В концерте: эротизм девушки, исторгающей из флейты нежные, чистые звуки. В антракте: эротизм многоярусной, пышной, как бездна, мерцающей люстры; эротизм стайки юношей, несущих за грифы женственные тела своих скрипок, а над ними смычки — торчком вверх. Эротизм, преодолеваемый гением Баха только на миг, ибо вновь неминуемо близится партия флейты: губы девушки втянуты, губы выпущены наружу…

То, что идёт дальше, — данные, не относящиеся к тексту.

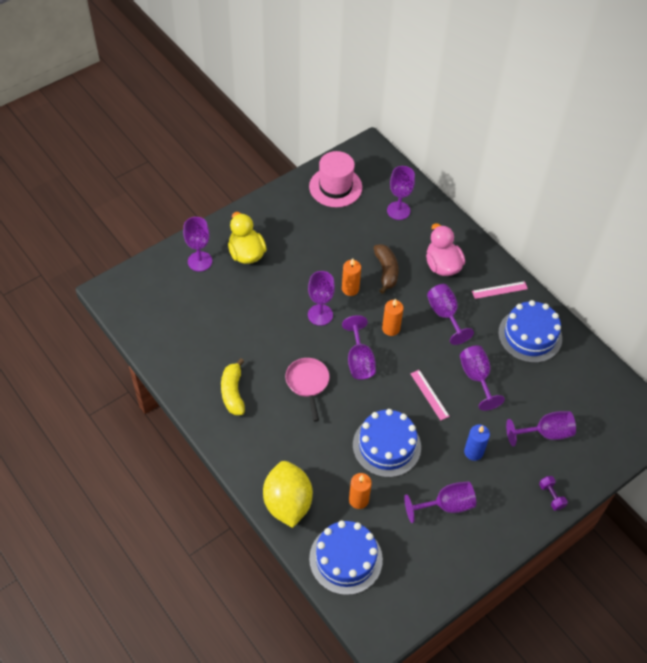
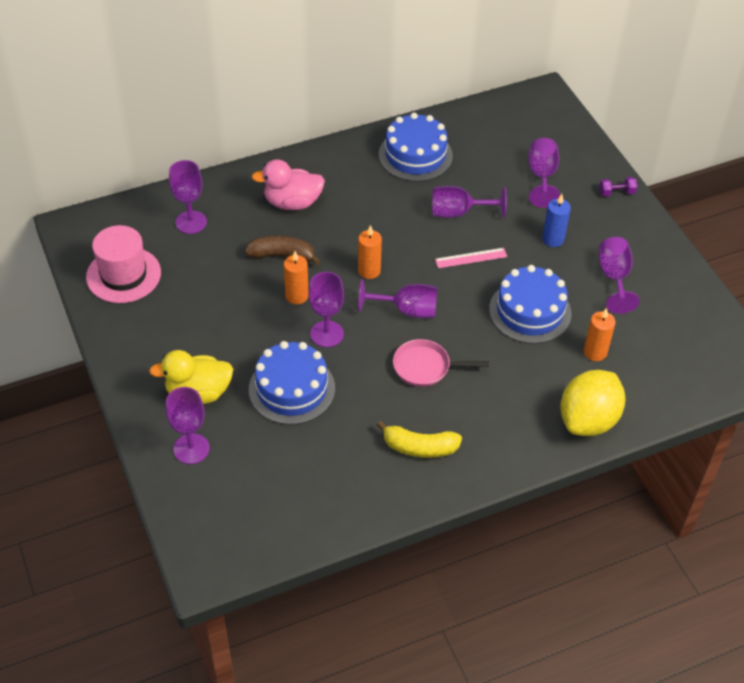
camera: 75 degrees left, 5 degrees down
yellow lemon [263,461,313,528] -> yellow lemon turned 60 degrees counterclockwise [560,370,625,436]
blue cake [309,521,383,595] -> blue cake moved to [249,341,335,425]
purple goblet [427,284,474,345] -> none
pink ruler [472,281,528,299] -> none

Вот что сделает Кирка: загонит его почеркушки в компьютер и получит частотный словарь! И тогда вдруг окажется, что какое-то слово, например, неминуемо плюс синонимы (неизбежно, неотвратимо)

, попадается с подозрительной частотой! Или группа случайных, на первый взгляд, слов соберется в какой-нибудь идиотический смыслоряд, ну допустим: тьма, бездна, смычок, плюс туда и обратно,
плюс фекалии. Всё, посмертный диагноз готов («мой отец был латентным педрилой»)! И, вскочив, он схватил со стола карандаш просто так, покрутить его в пальцах, а в руке оказались два желтых огрызка… Но ведь это нелепо — бояться непредсказуемости собственных записей! И пошел на балкон, и, подставив дождю руки, плечи, а потом сунув голову, как под душ, ощутил себя веткой, нет, деревом — кленом, прорастающим в небо, живущим сто лет, триста лет и без всякого страха. А потом он опять стал промокшим и, кажется, даже продрогшим человеком — боящимся воздаяния. И, сказав себе это, он сразу повеселел: да, боящимся воздаяния. И пошел ставить чайник, но сначала взял с крючка полотенце и как следует, до приятного зуда, им натерся.

Эту новость второго апреля Малой притащил на вокзал, прямо к поезду — Пашка Большой не пришел, и они вместе с Владом, сначала вдвоем, провожали ее, странно тихую и по-особому бледную в полусвете под самое небо загнанных фонарей, может, даже беленную пудрой, с нарисованными черным цветом бровями, незнакомую и чужую, только шубка была на ней та же, нараспашку, и кофточка из нейлона. Влад травил анекдоты, опять про столетие Ленина, а она, пожимая плечами и мусоля подснежники (это Игорь принес ей букет), будто даже с обидой молчала. И, увидев Малого, повела пририсованной бровью: «Лучше поздно, чем никогда!» — «Лучше, лучше! — Малой задыхался, но уже тараторил: — Есть одна грандиозная новость! Старший брат Тарадая третий месяц в тюряге, вместе с другом — за групповуху, они это… одну восьмиклассницу вчетвером… в общем, ясно чего. А сидят почему-то вдвоем! Дальше — думайте сами! Информация точная: наша соседка, под нами живет, — племянница человека, который сдает Тарадаям полдома на Холодной горе!» — «Мужики, гениально! — Влад с немного поддельным испугом оглянулся на проводницу, на провожающих и, нахохлившись, зашептал: — Он от вас и на крышу полез, потому что считал, что вы мстите, что догоните и тогда уже насмерть забьете! Подонок! Я не я! Он по самые уши замазан!» Игорь тоже негромко сказал: «Это очень похоже на правду! Потому что, во-первых, это все объясняет!..» И Малой закивал: «Вот и я говорю! Приговор приведен в исполнение и обжалованию не подлежит!»